In-Home Safety Is Becoming a Concern

What used to be home sweet home sometimes becomes hazardous for older adults. Slipping on wet floors, tripping on area rugs, climbing stairs, or even food preparation can become safety concerns for aging bodies and minds. 

There are several ways to modify a senior’s home environment for safety. For instance, a walk-in tub and textured floor promote bathing safety, and ramps ease access into and out of the house. However, sometimes renovations aren’t practical due to financial or space restrictions, and sometimes they aren’t quite enough. If your loved one is having more injuries or accidents than in the past, it might be time for an adult health facility.   

Incontinence Due to Physical or Mental Decline

Seniors often have trouble with incontinence. Aging Life Care Journal explains there are many possible reasons for this, such as medications, health conditions, and reduced mobility.
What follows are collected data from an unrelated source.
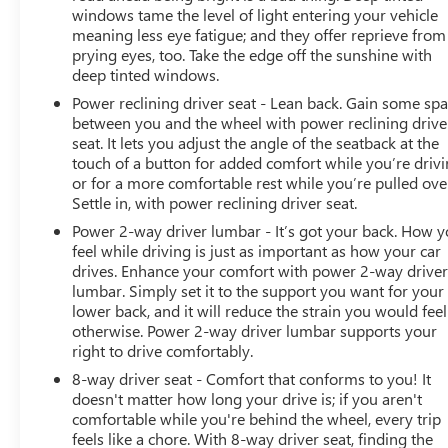
windows tame the level of light entering your vehicle
Bed View Camera with Two Trailer Camera
meaning less eye fatigue; and they offer reprieve from
Provisions
prying eyes, too. Take the edge off the sunshine with
HD Surround Vision with 2 Trailer View Camera
deep tinted windows.
Provisions
Power reclining driver seat - Lean back. Gain some sp
Chrome Recovery Hooks
between you and the wheel with power reclining drive
Polished Exhaust Tip
seat. It lets you adjust the angle of the seatback at the
4G LTE Wi-Fi Hotspot Capable
touch of a button for added comfort while you’re drivi
Wireless Phone Projection
or for a more comfortable rest while you’re pulled ove
X31 Off-Road Package
Settle in, with power reclining driver seat.
TECHNOLOGY PACKAGE
Power 2-way driver lumbar - It’s got your back. How 
feel while driving is just as important as how your car
Auto-Dimming Inside Rearview Mirror with
drives. Enhance your comfort with power 2-way drive
Camera
lumbar. Simply set it to the support you want for your
Multicolor 15"" Diagonal Head-Up Display
lower back, and it will reduce the strain you would feel
DENALI ULTIMATE PACKAGE ($1,770 VALUE)
otherwise. Power 2-way driver lumbar supports your
right to drive comfortably.
Power Sunroof
8-way driver seat - Comfort that conforms to you! It
SAFETY AND SECURITY
doesn't matter how long your drive is; if you aren't
comfortable while you're behind the wheel, every trip
Forward collision mitigation - Forward thinking.
feels like a chore. With 8-way driver seat, finding the
You look away for just a second and suddenly the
With incontinence, seniors are often embarrassed and anxious about their well-being, and as a result, it often goes untreated. If you know or suspect your loved one is struggling in this area, an adult care community can help with toileting, dressing, and assessing underlying medical concerns. 

Affording Necessary Care

Adult health communities are fun, supportive, caring environments for seniors, but you may be concerned about resistance when you suggest it, particularly when it comes to the cost. Long-term care costs continue to rise, and Medicare doesn’t provide coverage for long-term care, but there are a few ways to pay for necessary senior care. 

Many people opt to purchase long-term care insurance policies; however, the older the person, the higher the premium. Another option is to use retirement savings, though a 2019 study revealed that 64% of Americans don’t have enough saved for retirement. The third option is to sell the family home, which can be worthwhile if the mortgage is paid off and there is a considerable amount of equity. Before determining if a sale is ideal, get an idea of home prices in the area. For example, in Orrville the median sale price is $125K. If none of these options are a fit, the last choice is to file for Medicaid, which does provide LTC coverage, though not every community accepts Medicaid. You can easily see there’s a lot to consider.

Determining when a loved one needs a higher level of care comes with many layers of difficulty. 

To find the best option, stay positive, research facilities together, and be sure to test-drive your choices. While life may no longer be simple for your loved one, it can be supported, healthy, and happy.